Saio de casa para ir à casa de minha aluna, Catarina, que é psicóloga e que dou aulas de filosofia. Caminho até a avenida Antônio Carlos, uma das maiores de BH para tomar um onibus. Entro no onibus. Ao mesmo tempo, entra um vendedor de balas que conta a sua história pessoal dramática e comovente para vender as suas balas. Daí ele desce alguns pontos mais a frente e entra um outro vendedor de canetas também com uma história comovente a respeito de uma clínica de recuperação de usuários de crack. Esse desce em frente ao Hospital Belo Horizonte após vender 5 canetas. Tenho que tomar o segundo ônibus no centro de BH até a casa de Catarina. O transito está horrível. Ainda na Anonio Carlos, no cruzamento com a avenida Abraão Caram, vejo um motoqueiro estirado no chão e, ao redor dele, vários outros motoqueiros e, prestando socorros, uma ambulância do SAMU. Mais à frente, a Av. Antônio Carlos está numa obra interminável, que liga os viadutos da lagoinha ao corredor central de onibus. Por isso, os onibus e os carros são obrigados a disputarem espaço num funil bem no final da Avenida. Daí, fico uma hora e meia agarrado no trânsito para sair da Av. Antônio Carlos. Finalmente, quando saio, o onibus consegue tomar o viaduto e lá fica mais 20min. Depois, o onibus entra na Av. Afonso Pena, desco e tomo outro onibus na rua curitiba. Vejo vendedores de café e pão de queijo em algumas das esquinas do centro. Compro um cafezinho e um pão de queijo e vou para o ponto de onibus. Ao esperar o onibus, percebo que as lojas de eletrodomestcos estão todas abertas já bem cedo e tudo está em liquidação. Todas as lojas colovam músicas no mais alto volume. Na disputa de barulhos, já não entendo mais nada do que está sendo passado ou o que está em promoção. Finalmente o onibus chega, eu e mais umas 30 empregadas domésticas entramos e rumamos para uma das regiões mais nobres da cidade. Passo em frente à barragem do Santa Lucia. De um lado da lagoa vejo uma favela, do outro lado, vejo lindas casas e prédios da classe média-alta de BH. Quanto mais perto da case de Catarina, vejo mais casas lindas. Finalmente chego na casa de minha aluna e dou a aula de filosofia, percebo em seu olhar o brilho e o interesse por tal conhecimento. Saio da casa dela e experimento toda essa realidade maluca de uma cidade grande de volta.
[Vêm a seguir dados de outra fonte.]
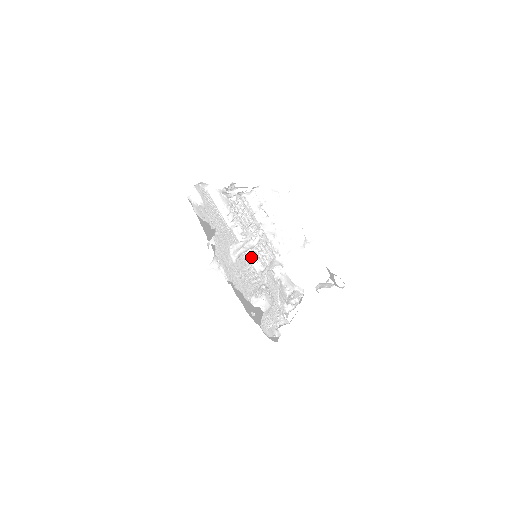
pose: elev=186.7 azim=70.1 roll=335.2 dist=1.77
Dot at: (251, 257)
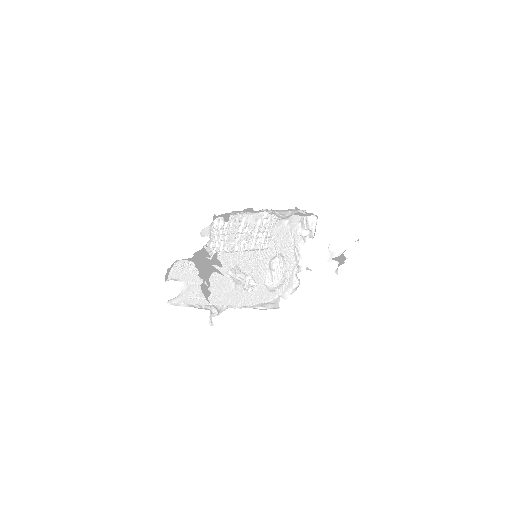
Dot at: (251, 250)
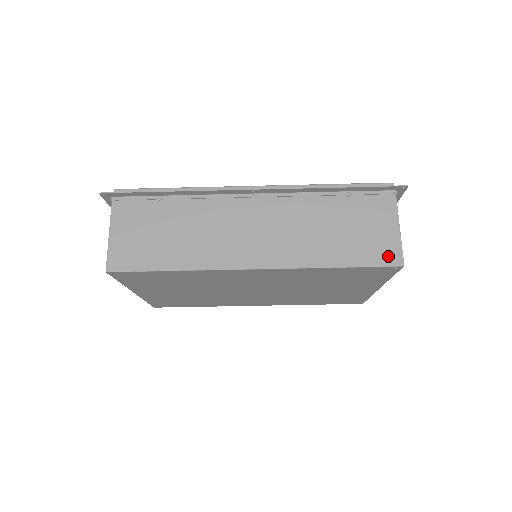
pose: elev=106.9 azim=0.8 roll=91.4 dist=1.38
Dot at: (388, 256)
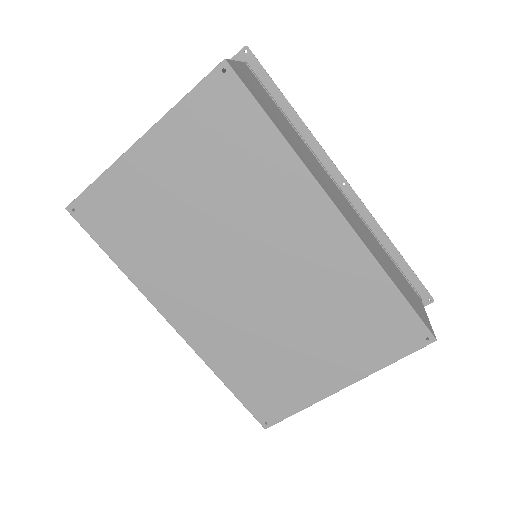
Dot at: (426, 322)
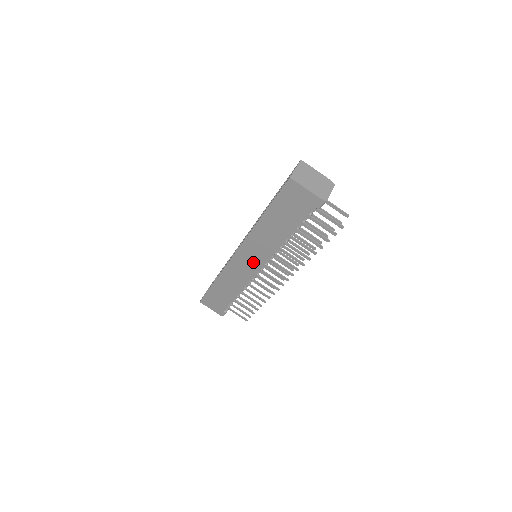
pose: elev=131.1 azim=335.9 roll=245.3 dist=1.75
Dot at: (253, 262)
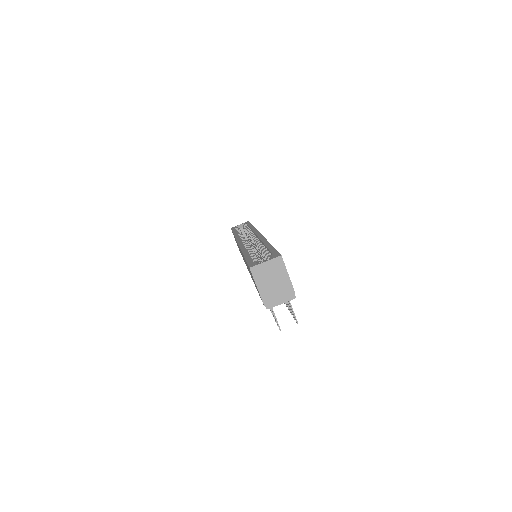
Dot at: occluded
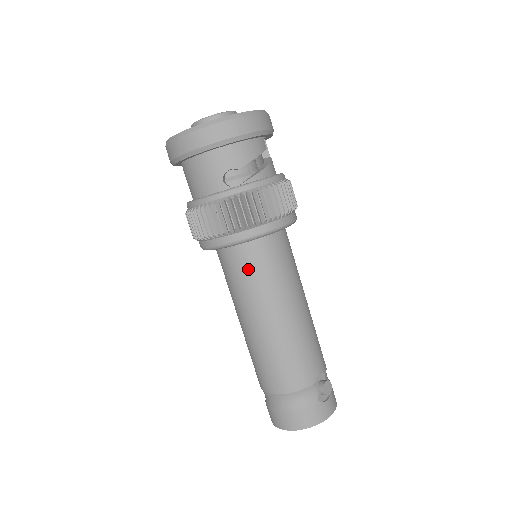
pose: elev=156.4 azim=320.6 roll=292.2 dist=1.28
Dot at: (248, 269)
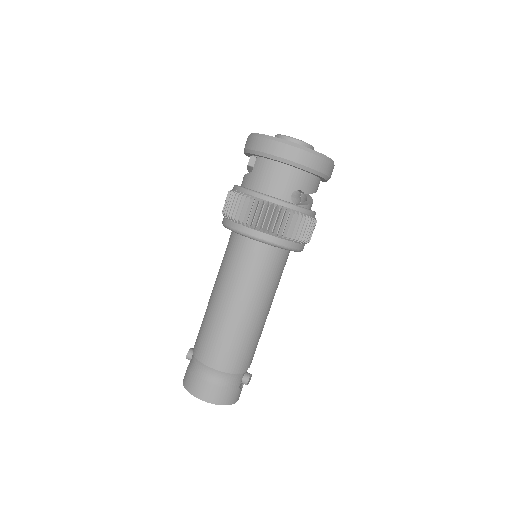
Dot at: (261, 266)
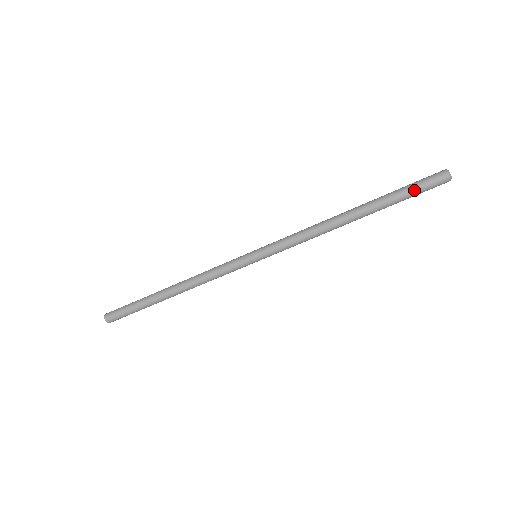
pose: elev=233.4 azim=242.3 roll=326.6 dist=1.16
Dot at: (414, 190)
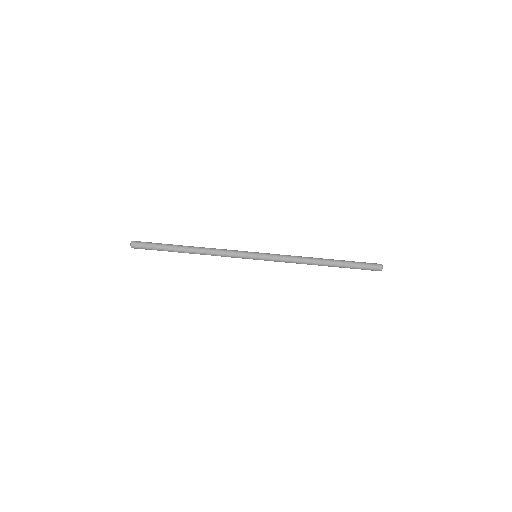
Dot at: (362, 266)
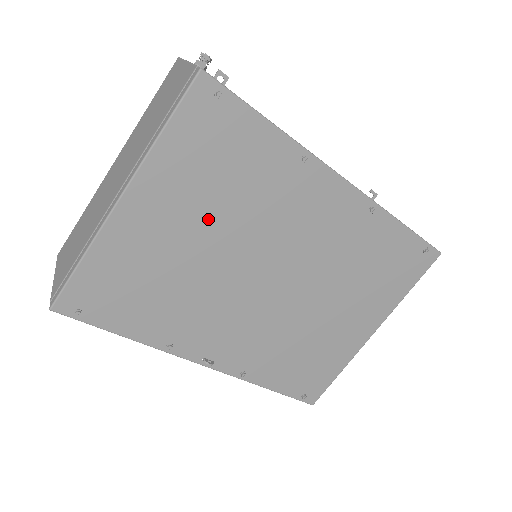
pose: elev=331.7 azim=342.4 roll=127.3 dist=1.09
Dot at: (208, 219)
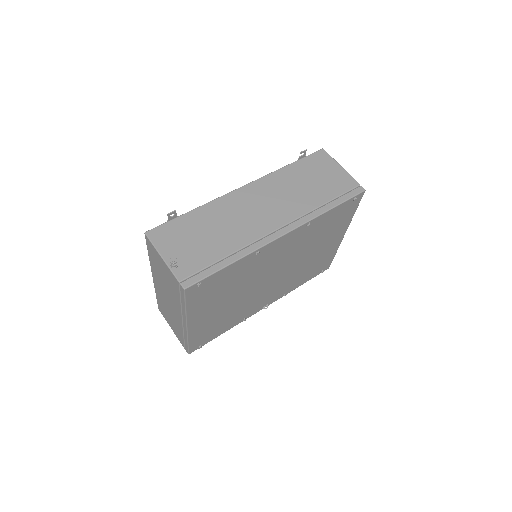
Dot at: (228, 297)
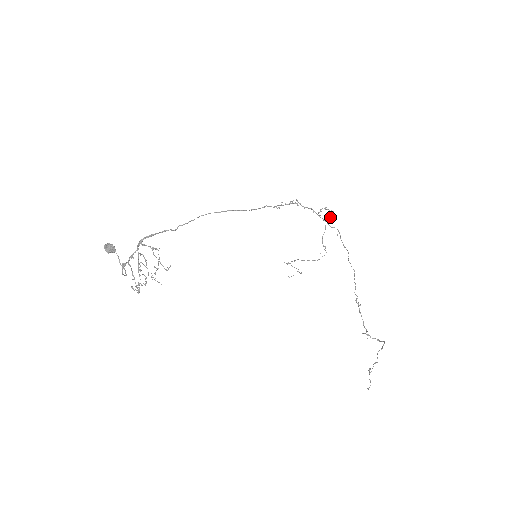
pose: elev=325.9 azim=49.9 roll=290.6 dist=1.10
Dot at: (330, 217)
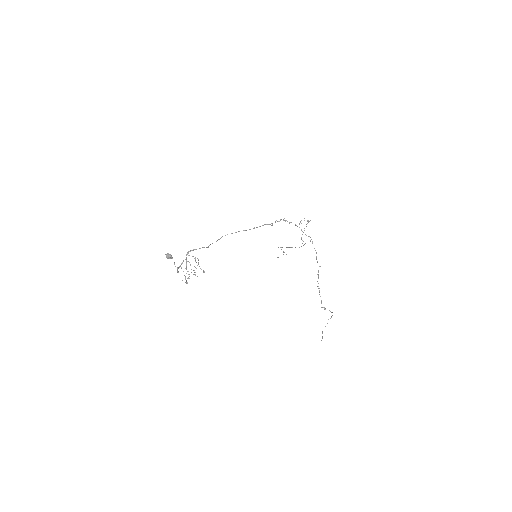
Dot at: occluded
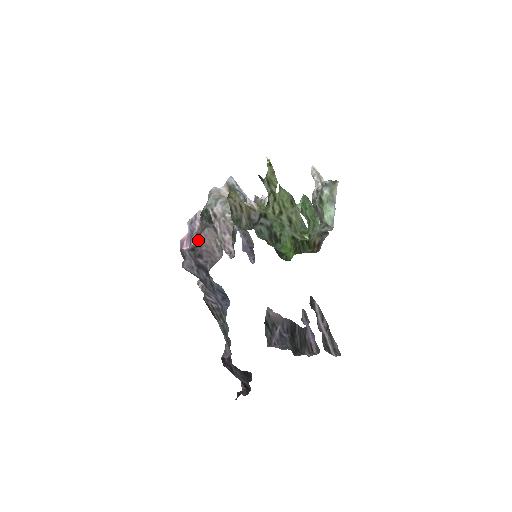
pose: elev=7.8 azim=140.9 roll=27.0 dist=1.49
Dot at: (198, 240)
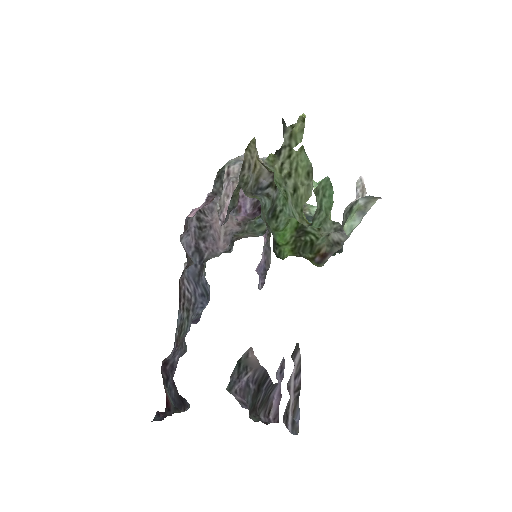
Dot at: (210, 220)
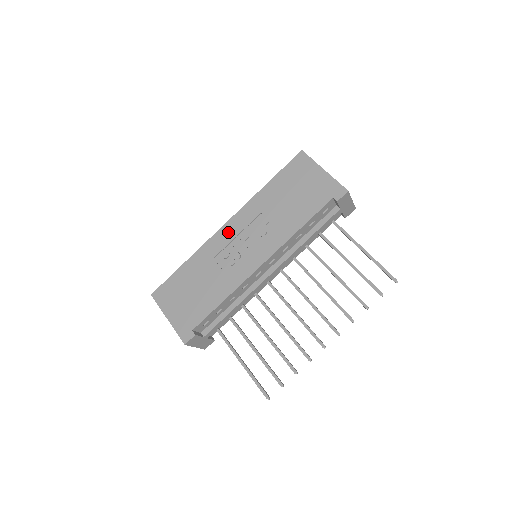
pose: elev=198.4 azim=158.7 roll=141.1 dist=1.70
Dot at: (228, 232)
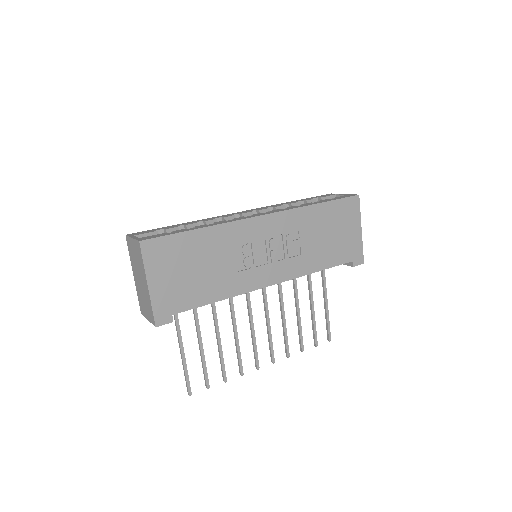
Dot at: (262, 227)
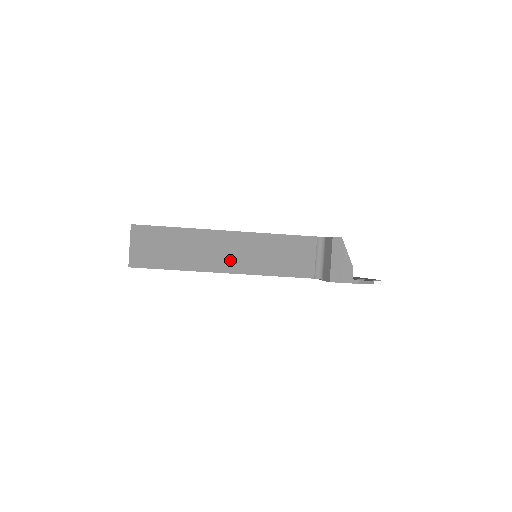
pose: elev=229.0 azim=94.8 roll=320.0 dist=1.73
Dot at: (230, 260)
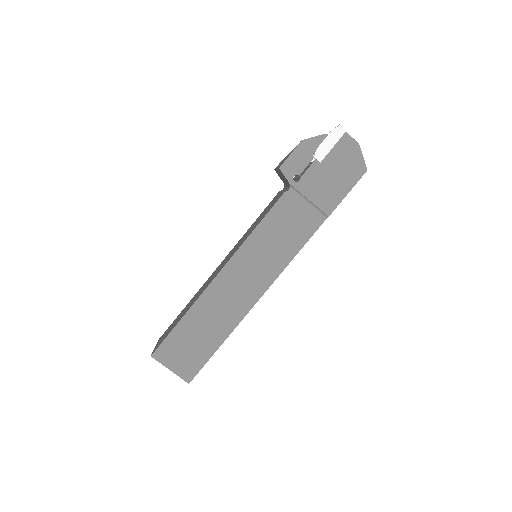
Dot at: (221, 267)
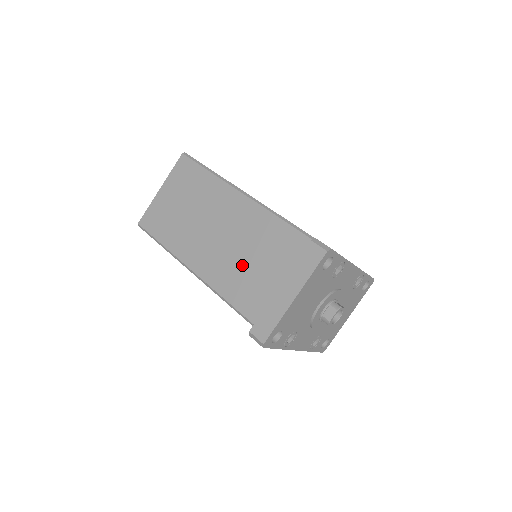
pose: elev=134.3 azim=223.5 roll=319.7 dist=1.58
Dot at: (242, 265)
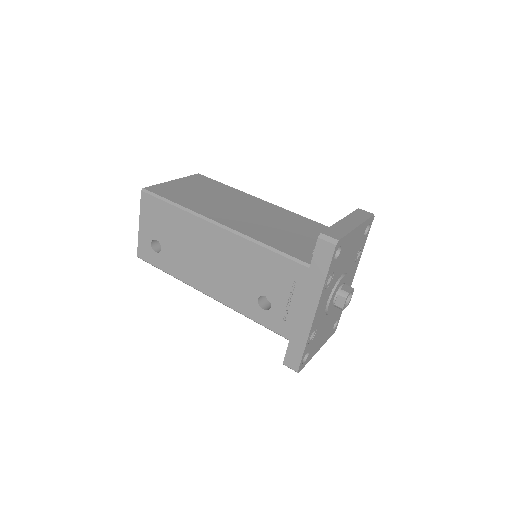
Dot at: (274, 228)
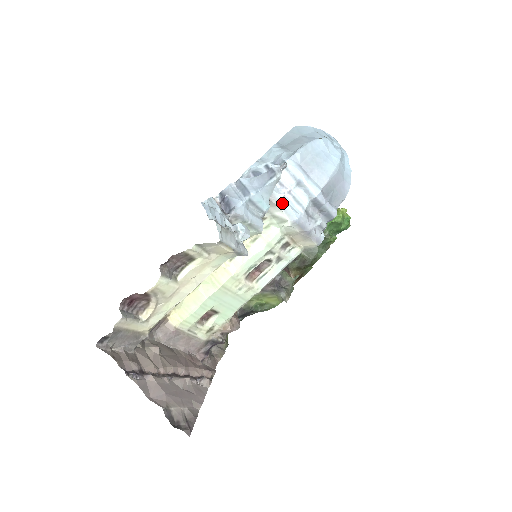
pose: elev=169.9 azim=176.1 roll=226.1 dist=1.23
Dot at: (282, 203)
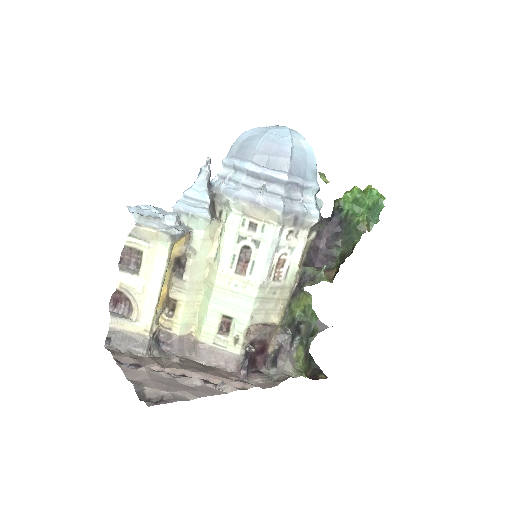
Dot at: (223, 189)
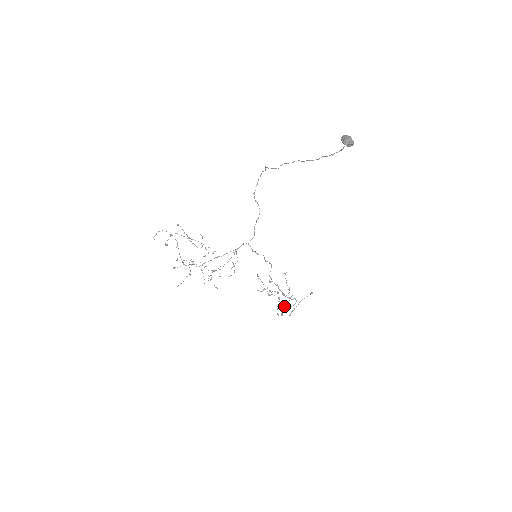
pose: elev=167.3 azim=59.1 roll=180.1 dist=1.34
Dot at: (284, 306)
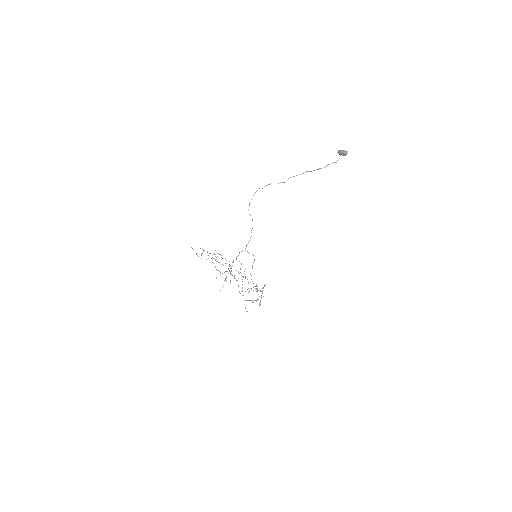
Dot at: (261, 297)
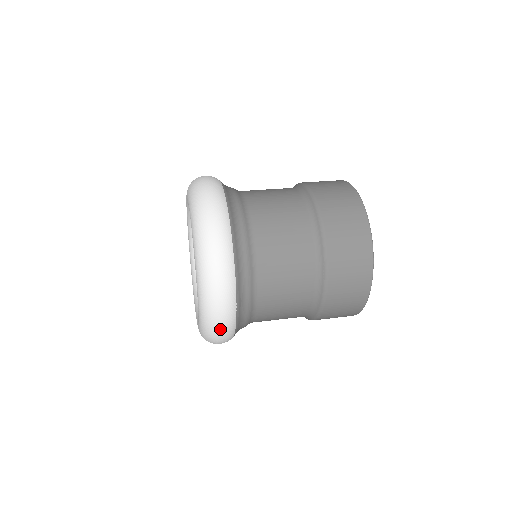
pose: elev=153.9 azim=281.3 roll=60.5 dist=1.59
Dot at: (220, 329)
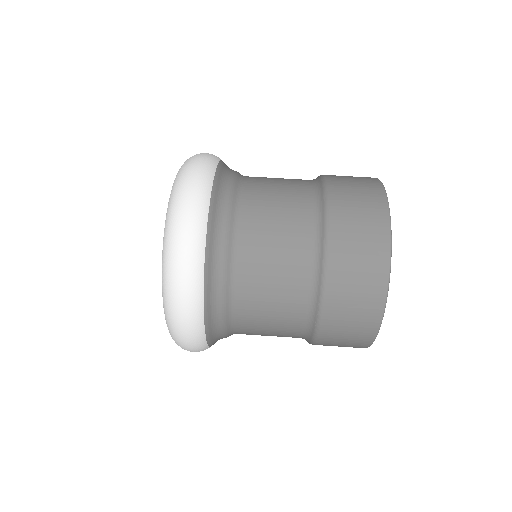
Dot at: (187, 348)
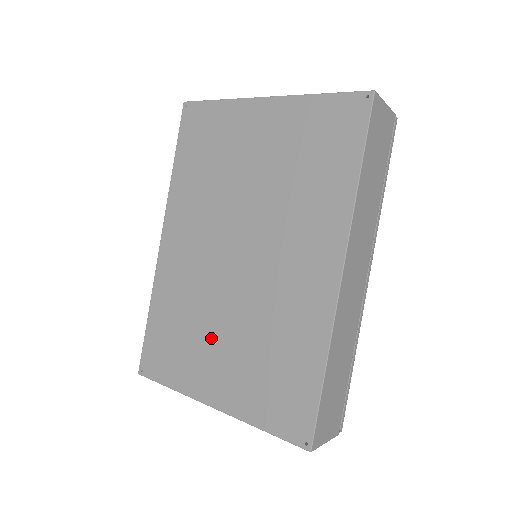
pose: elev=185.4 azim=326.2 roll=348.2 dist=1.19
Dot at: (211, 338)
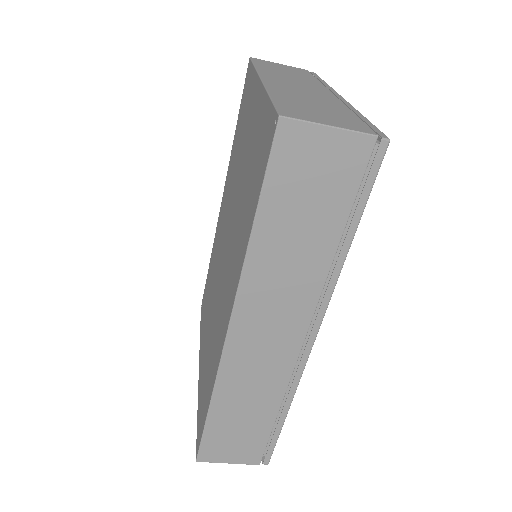
Dot at: (208, 314)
segunda-feira, 7 de março de 2011

Paisagem do centro de BH à noite



É meia noite e acabo de sair do trabalho pensando em meus (pseudo)problemas. Saio da rua Espírito Santo e entro na Av. Amazonas, próximo à Praça 7 de Setembro. Vejo foliões descendo a Amazonas em direção à Av. dos Andradas. Estava chuviscando e um pouco frio. Abro o meu guarda-chuva e enquanto isso, em frente ao Banco do Brasil, vejo três meningos brigando. Um estava deitado e enrolado no papelão. Dois deles mandavam o outro tomar naquele lugar. Foi engraçado e trágico. Caminho em direção à Praça 7. Ao chegar no cruzamento com a Av. Afonso Pena, sou abordado por um usuário de drogas totalmente transtornado gritando e pedindo dinheiro porque foi assaltado e precisava retornar pra casa. Pensei comigo: ele queria era mais dinheiro para fumar crack e não dei nada. Caminho ao longo da Av. Afonso Pena e vejo mais "noiados". Depois, vou em direção à Av. Paraná esperar meu onibus para casa. Vejo vendedores de cachorro quente, de churrasco e de amendoim torrado por todas as esquinas do centro. Nas barraquinhas de churrasco haviam latas de tinta ou óleo pegando fogo. Em volta dessas latas, adultos e meninos de rua se esquentavam. Na Av. Paraná a paisagem piora. Mais noiados caminham em direção ao centro. Vejo uma mulher com 8 parafussos cravados no fêmur esquerdo, suja, caminhando com dificuldade e, pra variar, drogada. Mais uma vítma do crack e da desigualdade social dessa cidade. Olho para o chão na Av. Paraná e vejo desenas de ratos. Pra fujir dos ratos, as pessoas esperam os ônibus no canteiro central da avenida. Finalmente o onibus chega, atravesso do canteiro central para o lato esquerdo da pista. Entro no ônibus e volto a refletir sobre os meus (pseudo)problemas.